Brewster dismissed allegations that Huawei works for the Chinese state.
“That’s the perception but it’s incorrect,” he said. “We’re a private technology company. The trust we’ve built up around the world is with our customers [and] the telecoms networks. We don’t work for governments, we work for the telecoms networks.”
Stopping Huawei’s growth is a central goal for the Trump administration, which declares the company a dangerous Chinese Communist Party asset. In a brazen move, the U.S. is seeking to bring to trial Meng Wanzhou, the daughter of Huawei’s founder, on fraud charges. She faces extradition from Canada, where she is in custody.
Huawei is a private company, but many security experts warn it is controlled by the Chinese leadership and cannot be trusted to provide the central membrane of tomorrow’s internet infrastructure. So far, though, little evidence has been provided to show Huawei is in fact a security threat and a pawn of the Chinese state.

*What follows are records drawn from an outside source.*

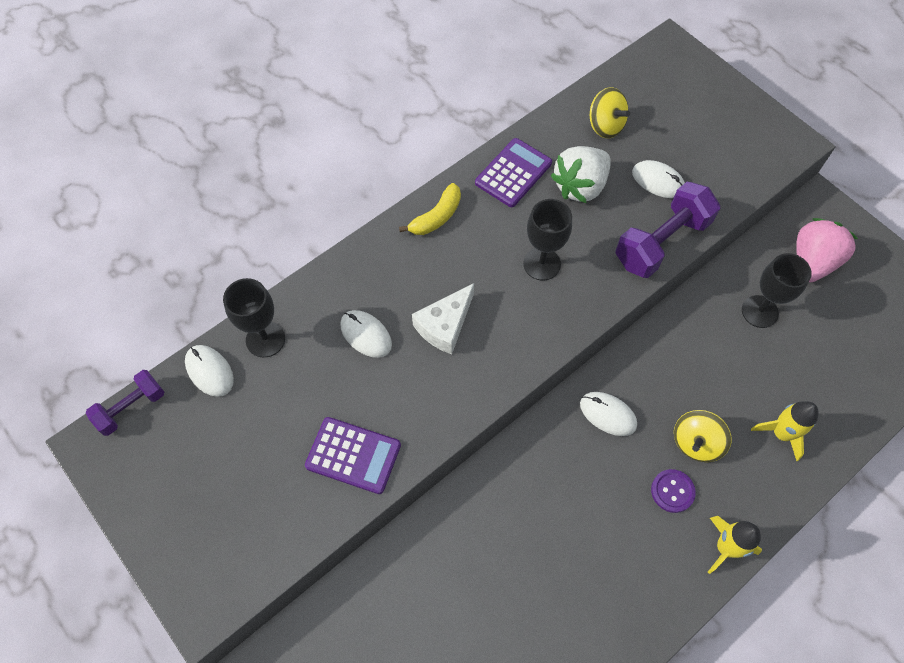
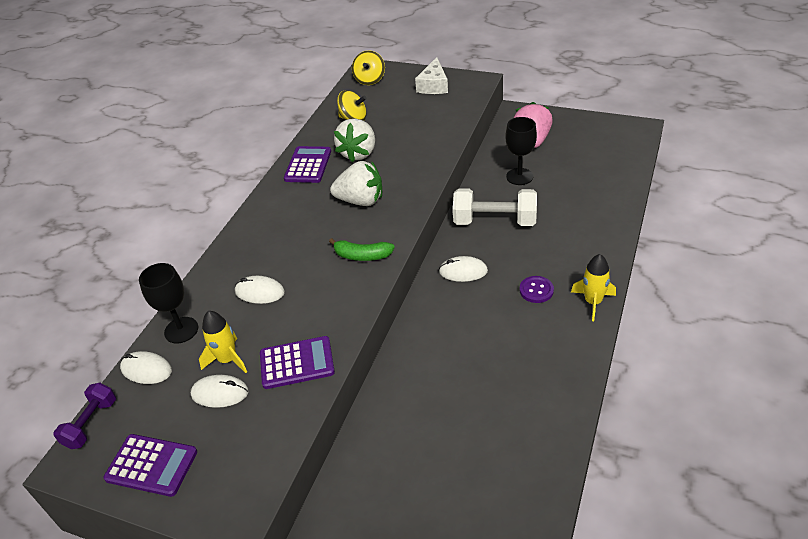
camera: 25 degrees left, 20 degrees down
(160, 495) = (151, 465): none -> purple calculator
(436, 217) = (269, 209): yellow banana -> none
(445, 325) = (315, 261): white cheese -> white cheese (433, 85)
(497, 348) = (362, 256): none -> green banana
(542, 264) = (361, 201): black goblet -> white strawberry
(658, 181) = (407, 130): white mouse -> white mouse (220, 393)
(661, 242) = (432, 157): purple dumbbell -> none
(687, 363) = (494, 221): none -> white dumbbell
(696, 442) = (531, 258): yellow spinning top -> yellow spinning top (370, 80)
(781, 433) = (580, 228): yellow rocket -> yellow rocket (228, 359)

On Wednesday, the Trump administration continued to flex its muscles against China with Secretary of State Mike Pompeo telling reporters the U.S. will take steps against the popular Chinese video streaming app TikTok. The U.S. accuses TikTok of misusing data it gathers from its users, many of whom are young people making quick funny videos. At an earlier news conference on Wednesday, Pompeo said the U.S. will implement travel bans on Huawei employees and associates viewed to be helping countries violate human rights.
More battles over Huawei are coming. In Europe, Germany is expected to decide in September how it will treat Huawei.
For months, German leaders have been sparring over Huawei and key members of Chancellor Angela Merkel’s party and her coalition partners, the Social Democrats, want to see Huawei technology banned on national security and human rights grounds.
But Merkel has said she favors allowing Huawei 5G technology and not stifling a free market and competition. A major concern for German businesses is that banning Huawei could result in retaliation from China against German manufacturers and car companies, which are big exporters to China.
Europeans may be more in favor of allowing Huawei to continue building network systems because many in Europe also have lost trust in U.S. tech companies and the American government after the stunning revelations of whistleblower Edward Snowden.
Many in Europe are suspicious of the U.S. government’s influence, and jurisdiction, over companies like Google. Snowden revealed that the U.S. National Security Agency bugged Merkel’s cellphone and ran widescale surveillance operations on European citizens and leaders. The surveillance was done using American tech companies and platforms, investigations showed.
Politically and economically, China has threatened to retaliate if Europe excludes Huawei.
Courthouse News reporter Cain Burdeau is based in the European Union.